> **Problem description**
Every entry must be transcribed without alteration.

[Working data Boundary: Start]

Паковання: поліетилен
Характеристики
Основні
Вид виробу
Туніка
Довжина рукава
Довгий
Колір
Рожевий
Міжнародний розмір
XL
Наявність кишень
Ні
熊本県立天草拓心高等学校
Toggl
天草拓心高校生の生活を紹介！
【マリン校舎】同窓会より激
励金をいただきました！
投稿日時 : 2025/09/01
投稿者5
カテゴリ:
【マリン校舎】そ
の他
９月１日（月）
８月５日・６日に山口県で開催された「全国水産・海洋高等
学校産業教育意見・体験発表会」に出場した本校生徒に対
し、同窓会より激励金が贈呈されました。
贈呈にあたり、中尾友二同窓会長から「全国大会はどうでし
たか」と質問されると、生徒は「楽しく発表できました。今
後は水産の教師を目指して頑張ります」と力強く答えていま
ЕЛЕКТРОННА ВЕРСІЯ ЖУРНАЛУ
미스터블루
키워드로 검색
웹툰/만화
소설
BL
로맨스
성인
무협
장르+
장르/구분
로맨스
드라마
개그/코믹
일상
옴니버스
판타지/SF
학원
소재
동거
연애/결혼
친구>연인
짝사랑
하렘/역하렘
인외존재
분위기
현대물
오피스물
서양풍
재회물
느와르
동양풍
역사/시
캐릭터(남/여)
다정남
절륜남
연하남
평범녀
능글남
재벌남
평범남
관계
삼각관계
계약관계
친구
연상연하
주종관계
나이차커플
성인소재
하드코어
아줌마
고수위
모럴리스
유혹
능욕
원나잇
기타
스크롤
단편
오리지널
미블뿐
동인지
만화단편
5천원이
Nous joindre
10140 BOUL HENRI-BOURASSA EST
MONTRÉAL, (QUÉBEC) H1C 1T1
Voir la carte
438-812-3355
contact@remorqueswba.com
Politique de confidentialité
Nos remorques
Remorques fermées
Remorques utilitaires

[Working data Boundary: End]

> **Result below**
Паковання: поліетилен
Характеристики
Основні
Вид виробу
Туніка
Довжина рукава
Довгий
Колір
Рожевий
Міжнародний розмір
XL
Наявність кишень
Ні
熊本県立天草拓心高等学校
Toggl
天草拓心高校生の生活を紹介！
【マリン校舎】同窓会より激
励金をいただきました！
投稿日時 : 2025/09/01
投稿者5
カテゴリ:
【マリン校舎】そ
の他
９月１日（月）
８月５日・６日に山口県で開催された「全国水産・海洋高等
学校産業教育意見・体験発表会」に出場した本校生徒に対
し、同窓会より激励金が贈呈されました。
贈呈にあたり、中尾友二同窓会長から「全国大会はどうでし
たか」と質問されると、生徒は「楽しく発表できました。今
後は水産の教師を目指して頑張ります」と力強く答えていま
ЕЛЕКТРОННА ВЕРСІЯ ЖУРНАЛУ
미스터블루
키워드로 검색
웹툰/만화
소설
BL
로맨스
성인
무협
장르+
장르/구분
로맨스
드라마
개그/코믹
일상
옴니버스
판타지/SF
학원
소재
동거
연애/결혼
친구>연인
짝사랑
하렘/역하렘
인외존재
분위기
현대물
오피스물
서양풍
재회물
느와르
동양풍
역사/시
캐릭터(남/여)
다정남
절륜남
연하남
평범녀
능글남
재벌남
평범남
관계
삼각관계
계약관계
친구
연상연하
주종관계
나이차커플
성인소재
하드코어
아줌마
고수위
모럴리스
유혹
능욕
원나잇
기타
스크롤
단편
오리지널
미블뿐
동인지
만화단편
5천원이
Nous joindre
10140 BOUL HENRI-BOURASSA EST
MONTRÉAL, (QUÉBEC) H1C 1T1
Voir la carte
438-812-3355
contact@remorqueswba.com
Politique de confidentialité
Nos remorques
Remorques fermées
Remorques utilitaires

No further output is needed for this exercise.